Information provided:
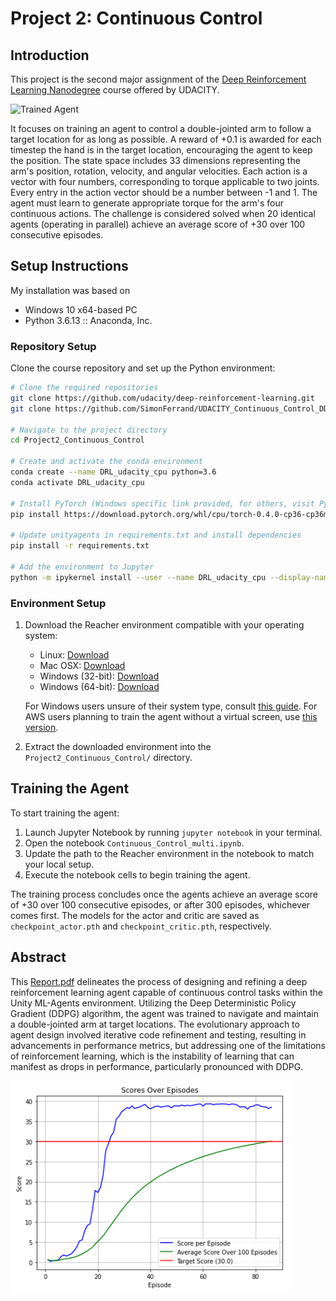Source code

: # Project 2: Continuous Control

## Introduction

This project is the second major assignment of the [Deep Reinforcement Learning Nanodegree](https://www.udacity.com/course/deep-reinforcement-learning-nanodegree--nd893) course offered by UDACITY.

![Trained Agent](https://video.udacity-data.com/topher/2018/June/5b1ea778_reacher/reacher.gif "Trained Agent")

It focuses on training an agent to control a double-jointed arm to follow a target location for as long as possible. A reward of +0.1 is awarded for each timestep the hand is in the target location, encouraging the agent to keep the position. The state space includes 33 dimensions representing the arm's position, rotation, velocity, and angular velocities. Each action is a vector with four numbers, corresponding to torque applicable to two joints. Every entry in the action vector should be a number between -1 and 1. 
The agent must learn to generate appropriate torque for the arm's four continuous actions. 
The challenge is considered solved when 20 identical agents (operating in parallel) achieve an average score of +30 over 100 consecutive episodes.

## Setup Instructions

My installation was based on 
* Windows 10 x64-based PC
* Python 3.6.13 :: Anaconda, Inc.

### Repository Setup

Clone the course repository and set up the Python environment:

```bash
# Clone the required repositories
git clone https://github.com/udacity/deep-reinforcement-learning.git
git clone https://github.com/SimonFerrand/UDACITY_Continuous_Control_DDPG.git

# Navigate to the project directory
cd Project2_Continuous_Control

# Create and activate the conda environment
conda create --name DRL_udacity_cpu python=3.6
conda activate DRL_udacity_cpu

# Install PyTorch (Windows specific link provided, for others, visit PyTorch's previous versions page)
pip install https://download.pytorch.org/whl/cpu/torch-0.4.0-cp36-cp36m-win_amd64.whl

# Update unityagents in requirements.txt and install dependencies
pip install -r requirements.txt

# Add the environment to Jupyter
python -m ipykernel install --user --name DRL_udacity_cpu --display-name "Python 3.6 (DRL_udacity_cpu)"
```
### Environment Setup

1. Download the Reacher environment compatible with your operating system:
   - Linux: [Download](https://s3-us-west-1.amazonaws.com/udacity-drlnd/P2/Reacher/Reacher_Linux.zip)
   - Mac OSX: [Download](https://s3-us-west-1.amazonaws.com/udacity-drlnd/P2/Reacher/Reacher.app.zip)
   - Windows (32-bit): [Download](https://s3-us-west-1.amazonaws.com/udacity-drlnd/P2/Reacher/Reacher_Windows_x86.zip)
   - Windows (64-bit): [Download](https://s3-us-west-1.amazonaws.com/udacity-drlnd/P2/Reacher/Reacher_Windows_x86_64.zip)
   
   For Windows users unsure of their system type, consult [this guide](https://support.microsoft.com/en-us/help/827218/how-to-determine-whether-a-computer-is-running-a-32-bit-version-or-64). For AWS users planning to train the agent without a virtual screen, use [this version](https://s3-us-west-1.amazonaws.com/udacity-drlnd/P2/Reacher/Reacher_Linux_NoVis.zip).

2. Extract the downloaded environment into the `Project2_Continuous_Control/` directory.

## Training the Agent

To start training the agent:

1. Launch Jupyter Notebook by running `jupyter notebook` in your terminal.
2. Open the notebook `Continuous_Control_multi.ipynb`.
3. Update the path to the Reacher environment in the notebook to match your local setup.
4. Execute the notebook cells to begin training the agent.

The training process concludes once the agents achieve an average score of +30 over 100 consecutive episodes, or after 300 episodes, whichever comes first. The models for the actor and critic are saved as `checkpoint_actor.pth` and `checkpoint_critic.pth`, respectively.

## Abstract

This [Report.pdf](./Report.pdf) delineates the process of designing and refining a deep reinforcement learning agent capable of continuous control tasks within the Unity ML-Agents environment. Utilizing the Deep Deterministic Policy Gradient (DDPG) algorithm, the agent was trained to navigate and maintain a double-jointed arm at target locations. 
The evolutionary approach to agent design involved iterative code refinement and testing, resulting in advancements in performance metrics, but addressing one of the limitations of reinforcement learning, which is the instability of learning that can manifest as drops in performance, particularly pronounced with DDPG.

![DDPG Score](./solved_plot.png)

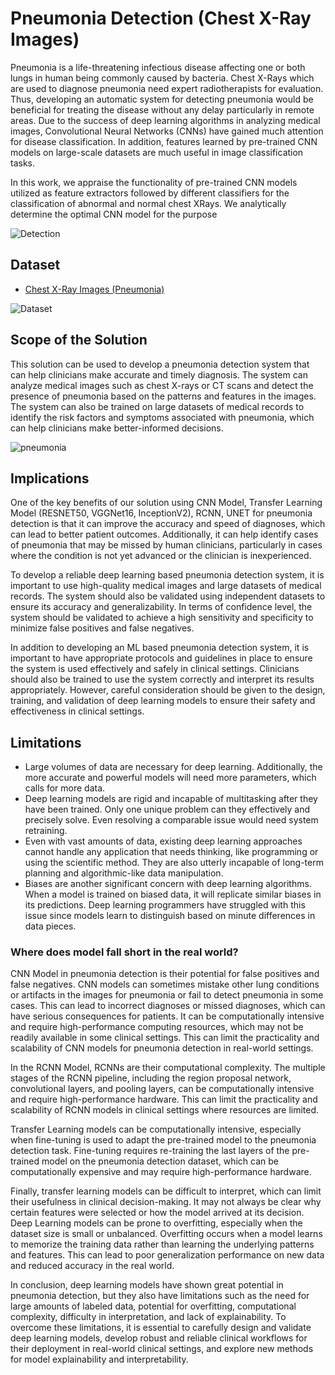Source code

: 
# Pneumonia Detection (Chest X-Ray Images)

Pneumonia is a life-threatening infectious disease affecting one or both lungs in human being commonly caused by bacteria. Chest X-Rays which are used to diagnose pneumonia need expert radiotherapists for evaluation. Thus, developing an automatic system for detecting pneumonia would be beneficial for treating the disease without any delay particularly in remote areas. Due to the success of deep learning algorithms in analyzing medical images, Convolutional Neural Networks (CNNs) have gained much attention for disease classification. In addition, features learned by pre-trained CNN models on large-scale datasets are much
useful in image classification tasks.

In this work, we appraise the functionality of pre-trained CNN models utilized as feature extractors followed by different classifiers for the classification of abnormal and normal chest XRays. We analytically determine the optimal CNN model for
the purpose

![Detection](https://t3.ftcdn.net/jpg/04/18/16/40/360_F_418164052_QGPKROsHIZryZi8f6UOFt2s8VLoDQBYh.jpg)

## Dataset

 - [Chest X-Ray Images (Pneumonia)](https://www.kaggle.com/datasets/paultimothymooney/chest-xray-pneumonia/data)

![Dataset](https://www.mdpi.com/diagnostics/diagnostics-10-00417/article_deploy/html/images/diagnostics-10-00417-g002.png)
 
## Scope of the Solution
This solution can be used to develop a pneumonia detection system that can help clinicians make accurate and timely diagnosis. The system can analyze medical images such as chest X-rays or CT scans and detect the presence of pneumonia based on the patterns and features in the images. The system can also be trained on large datasets of medical records to identify the risk factors and symptoms associated with pneumonia, which can help clinicians make
better-informed decisions.

![pneumonia](https://www.mdpi.com/applsci/applsci-10-03233/article_deploy/html/images/applsci-10-03233-g008.png)


## Implications 
One of the key benefits of our solution using CNN Model, Transfer Learning Model (RESNET50, VGGNet16, InceptionV2), RCNN, UNET for pneumonia detection is that it can improve the accuracy and speed of diagnoses, which can lead to better patient outcomes.
Additionally, it can help identify cases of pneumonia that may be missed by human clinicians, particularly in cases where the condition is not yet advanced or the clinician is inexperienced.

To develop a reliable deep learning based pneumonia detection system, it is important to use high-quality medical images and large datasets of medical records. The system should also be
validated using independent datasets to ensure its accuracy and generalizability. In terms of confidence level, the system should be validated to achieve a high sensitivity and specificity to
minimize false positives and false negatives.

In addition to developing an ML based pneumonia detection system, it is important to have appropriate protocols and guidelines in place to ensure the system is used effectively and
safely in clinical settings. Clinicians should also be trained to use the system correctly and interpret its results appropriately. However, careful consideration should be given to the
design, training, and validation of deep learning models to ensure their safety and effectiveness in clinical settings.




## Limitations 
- Large volumes of data are necessary for deep learning. Additionally, the more accurate and powerful models will need more parameters, which calls for more data.
- Deep learning models are rigid and incapable of multitasking after they have been trained. Only one unique problem can they effectively and precisely solve. Even resolving a comparable issue would need system retraining.
- Even with vast amounts of data, existing deep learning approaches cannot handle any application that needs thinking, like programming or using the scientific method. They are also utterly incapable of long-term planning and algorithmic-like data manipulation.
- Biases are another significant concern with deep learning algorithms. When a model is trained on biased data, it will replicate similar biases in its predictions. Deep learning programmers have struggled with this issue since models learn to distinguish based on minute differences in data pieces.


### Where does model fall short in the real world?

CNN Model in pneumonia detection is their potential for false positives and false negatives. CNN models can sometimes mistake other lung conditions or artifacts in the images for pneumonia or fail to detect pneumonia in some cases. This can lead to incorrect diagnoses or missed diagnoses, which can have serious consequences for patients. It can be computationally intensive and require high-performance computing resources, which may not be readily available in some clinical settings. This can limit the practicality and scalability of CNN models for pneumonia detection in real-world settings.

In the RCNN Model, RCNNs are their computational complexity. The multiple stages of the RCNN pipeline, including the region proposal network, convolutional layers, and pooling layers, can be computationally intensive and require high-performance hardware. This can limit the practicality and scalability of RCNN models in clinical settings where resources are limited.

Transfer Learning models can be computationally intensive, especially when fine-tuning is used to adapt the pre-trained model to the pneumonia detection task. Fine-tuning requires re-training the last layers of the pre-trained model on the pneumonia detection dataset, which can be computationally expensive and may require high-performance hardware.

Finally, transfer learning models can be difficult to interpret, which can limit their usefulness in clinical decision-making. It may not always be clear why certain features were selected or how
the model arrived at its decision. Deep Learning models can be prone to overfitting, especially when the dataset size is small or
unbalanced. Overfitting occurs when a model learns to memorize the training data rather than learning the underlying patterns and features. This can lead to poor generalization performance on new data and reduced accuracy in the real world.

In conclusion, deep learning models have shown great potential in pneumonia detection, but they also have limitations such as the need for large amounts of labeled data, potential for overfitting, computational complexity, difficulty in interpretation, and lack of explainability. To overcome these limitations, it is essential to carefully design and validate deep learning models, develop robust and reliable clinical workflows for their deployment in real-world clinical settings, and explore new methods for model explainability and interpretability.






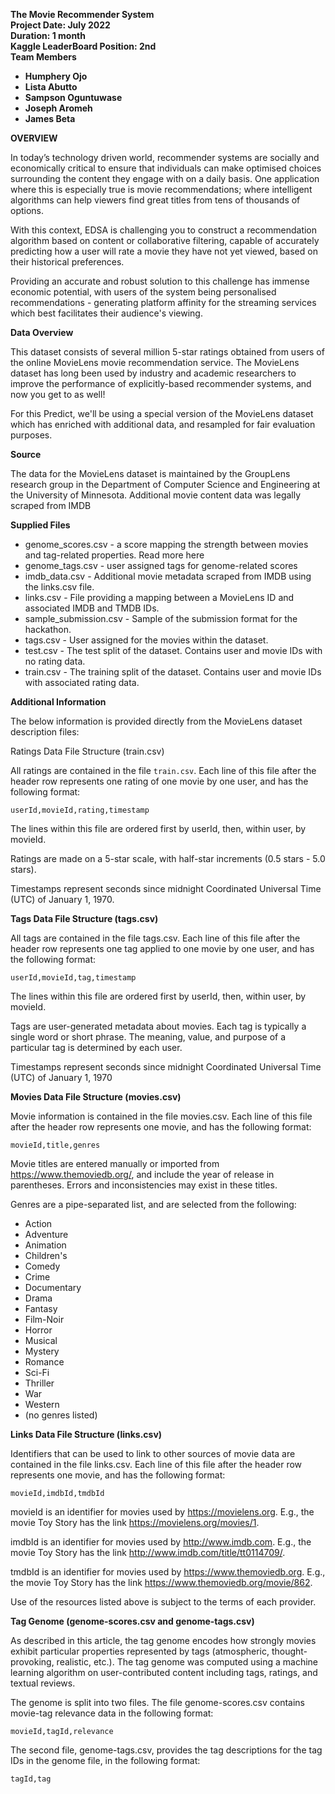 
**The Movie Recommender System**<br>
**Project Date: July 2022**<br>
**Duration: 1 month**<br>
**Kaggle LeaderBoard Position: 2nd**<br>
**Team Members**
* **Humphery Ojo**
* **Lista Abutto**
* **Sampson Oguntuwase**
* **Joseph Aromeh**
* **James Beta**

**OVERVIEW**

In today’s technology driven world, recommender systems are socially and economically critical to ensure that individuals can make optimised choices surrounding the content they engage with on a daily basis. One application where this is especially true is movie recommendations; where intelligent algorithms can help viewers find great titles from tens of thousands of options.

With this context, EDSA is challenging you to construct a recommendation algorithm based on content or collaborative filtering, capable of accurately predicting how a user will rate a movie they have not yet viewed, based on their historical preferences.

Providing an accurate and robust solution to this challenge has immense economic potential, with users of the system being personalised recommendations - generating platform affinity for the streaming services which best facilitates their audience's viewing.

**Data Overview**

This dataset consists of several million 5-star ratings obtained from users of the online MovieLens movie recommendation service. The MovieLens dataset has long been used by industry and academic researchers to improve the performance of explicitly-based recommender systems, and now you get to as well!

For this Predict, we'll be using a special version of the MovieLens dataset which has enriched with additional data, and resampled for fair evaluation purposes.

**Source**

The data for the MovieLens dataset is maintained by the GroupLens research group in the Department of Computer Science and Engineering at the University of Minnesota. Additional movie content data was legally scraped from IMDB

**Supplied Files**

* genome_scores.csv - a score mapping the strength between movies and tag-related properties. Read more here
* genome_tags.csv - user assigned tags for genome-related scores
* imdb_data.csv - Additional movie metadata scraped from IMDB using the links.csv file.
* links.csv - File providing a mapping between a MovieLens ID and associated IMDB and TMDB IDs.
* sample_submission.csv - Sample of the submission format for the hackathon.
* tags.csv - User assigned for the movies within the dataset.
* test.csv - The test split of the dataset. Contains user and movie IDs with no rating data.
* train.csv - The training split of the dataset. Contains user and movie IDs with associated rating data.

**Additional Information**

The below information is provided directly from the MovieLens dataset description files:

Ratings Data File Structure (train.csv)

All ratings are contained in the file `train.csv`. Each line of this file after the header row represents one rating of one movie by one user, and has the following format:

`userId,movieId,rating,timestamp`

The lines within this file are ordered first by userId, then, within user, by movieId.

Ratings are made on a 5-star scale, with half-star increments (0.5 stars - 5.0 stars).

Timestamps represent seconds since midnight Coordinated Universal Time (UTC) of January 1, 1970.

**Tags Data File Structure (tags.csv)**

All tags are contained in the file tags.csv. Each line of this file after the header row represents one tag applied to one movie by one user, and has the following format:

`userId,movieId,tag,timestamp`

The lines within this file are ordered first by userId, then, within user, by movieId.

Tags are user-generated metadata about movies. Each tag is typically a single word or short phrase. The meaning, value, and purpose of a particular tag is determined by each user.

Timestamps represent seconds since midnight Coordinated Universal Time (UTC) of January 1, 1970

**Movies Data File Structure (movies.csv)**

Movie information is contained in the file movies.csv. Each line of this file after the header row represents one movie, and has the following format:

`movieId,title,genres`

Movie titles are entered manually or imported from https://www.themoviedb.org/, and include the year of release in parentheses. Errors and inconsistencies may exist in these titles.

Genres are a pipe-separated list, and are selected from the following:

* Action
* Adventure
* Animation
* Children's
* Comedy
* Crime
* Documentary
* Drama
* Fantasy
* Film-Noir
* Horror
* Musical
* Mystery
* Romance
* Sci-Fi
* Thriller
* War
* Western
* (no genres listed)

**Links Data File Structure (links.csv)**

Identifiers that can be used to link to other sources of movie data are contained in the file links.csv. Each line of this file after the header row represents one movie, and has the following format:

`movieId,imdbId,tmdbId`

movieId is an identifier for movies used by https://movielens.org. E.g., the movie Toy Story has the link https://movielens.org/movies/1.

imdbId is an identifier for movies used by http://www.imdb.com. E.g., the movie Toy Story has the link http://www.imdb.com/title/tt0114709/.

tmdbId is an identifier for movies used by https://www.themoviedb.org. E.g., the movie Toy Story has the link https://www.themoviedb.org/movie/862.

Use of the resources listed above is subject to the terms of each provider.

**Tag Genome (genome-scores.csv and genome-tags.csv)**

As described in this article, the tag genome encodes how strongly movies exhibit particular properties represented by tags (atmospheric, thought-provoking, realistic, etc.). The tag genome was computed using a machine learning algorithm on user-contributed content including tags, ratings, and textual reviews.

The genome is split into two files. The file genome-scores.csv contains movie-tag relevance data in the following format:

`movieId,tagId,relevance`

The second file, genome-tags.csv, provides the tag descriptions for the tag IDs in the genome file, in the following format:

`tagId,tag`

Your goal: The answer must be every line of the records that holds the string "target".

Solution to this exercise:
It focuses on training an agent to control a double-jointed arm to follow a target location for as long as possible. A reward of +0.1 is awarded for each timestep the hand is in the target location, encouraging the agent to keep the position. The state space includes 33 dimensions representing the arm's position, rotation, velocity, and angular velocities. Each action is a vector with four numbers, corresponding to torque applicable to two joints. Every entry in the action vector should be a number between -1 and 1. 
This [Report.pdf](./Report.pdf) delineates the process of designing and refining a deep reinforcement learning agent capable of continuous control tasks within the Unity ML-Agents environment. Utilizing the Deep Deterministic Policy Gradient (DDPG) algorithm, the agent was trained to navigate and maintain a double-jointed arm at target locations. 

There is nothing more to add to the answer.